Examinó el fajo de multas y decidió que podía esperar hasta el día siguiente. Así ocurría con la mayoría de las cosas, incluso en la temporada veraniega. Lanzó un bostezo y cogió con gesto de desgana la radio de policía apoyada en un extremo de la mesa.

—Central, les llama Uno, Adam, Uno, West Tisbury. Soy diez- treinta y seis de la oficina principal. Ruego me pongan en línea de urgencia, diez-cuatro.

—Hola, Holt ¿Cómo estás?

—Esto… Bien, central.

—¿Recibió Sylvia la receta que le envié?

—Afirmativo, central.

Odiaba que Lizzie Barry hiciera el turno de noche de la red de emergencias de la isla. Era mayor que él y estaba un poco senil. Nunca utilizaba la terminología apropiada.

—Uno Adam Uno, afirmativo, diez-cuatro.

—Buenas noches.

Colgó el micrófono y ya empezaba a recoger sus cosas cuando vio a la mujer que entraba por la puerta. Sonrió y le dijo:

—Justo estaba recogiendo para cerrar, señora. ¿En qué puedo ayudarla?

—Necesito ciertas indicaciones —respondió la detective Barren.

—Oh, cómo no repuso Holt mirando a la mujer de arriba abajo. A pesar de los vaqueros azules y la camisa, no parecía una turista de vacaciones.
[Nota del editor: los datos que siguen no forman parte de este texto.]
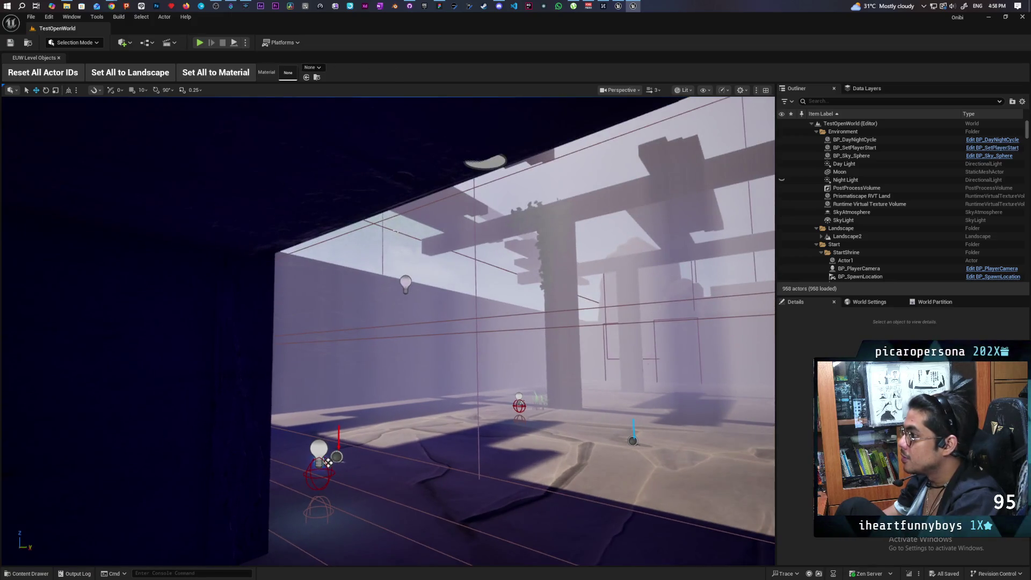
pyautogui.click(853, 155)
Tenía un aire de gran ciudad, y Holt olfateó que venía por trabajo. Probablemente se trataba de otra de esas malditas promotoras inmobiliarias, esa raza.

—Estoy buscando un lugar en el que hubo un accidente hace aproximadamente veinte años.

—¿Un accidente? —Holt se sentó y señaló con un gesto la silla que tenía enfrente. La solicitud le había picado la curiosidad.

—Hará unos veinte años, se ahogó en South Beach un comerciante de Nueva Jersey, propietario de una farmacia. Necesito saber dónde tuvo lugar dicho accidente.

—Bueno, South Beach se encuentra a veintisiete kilómetros de aquí, y veinte años es mucho tiempo. Tendrá que darme algún dato más.

—¿Recuerda usted el incidente?

—Señora, usted me perdonará, pero todos los veranos tenemos uno o dos ahogados. Llega un momento en que ya todos parecen iguales. Además, de eso se ocupan los guardacostas. Yo sólo me encargo del papeleo.

—Tengo la reseña que apareció en el periódico. ¿Serviría?

—No se pierde nada con verla.

Holt se inclinó hacia delante mientras Mercedes Barren extraía de su bolso el viejo ejemplar del
Vineyard Gazette
. El policía entrevió por un momento el cañón de la pistola automática, y sin pensar una reacción inteligente, dijo en un impulso:

—¿Lleva encima una arma, señora?

—Sí —contestó ella. Introdujo una mano en el bolso y sacó la placa dorada—. Debería haberme presentado. Soy la detective Mercedes Barren, de la policía de la ciudad de Miami.

Holt quedó fascinado al instante.

—Por aquí no tenemos muchas visitas que se diga de policías de ciudades importantes. ¿Está investigando un caso?

—No, no, sólo vengo a visitar a unos amigos.

—Oh —repuso Holt, desilusionado—. ¿Y por qué lleva la pistola, entonces?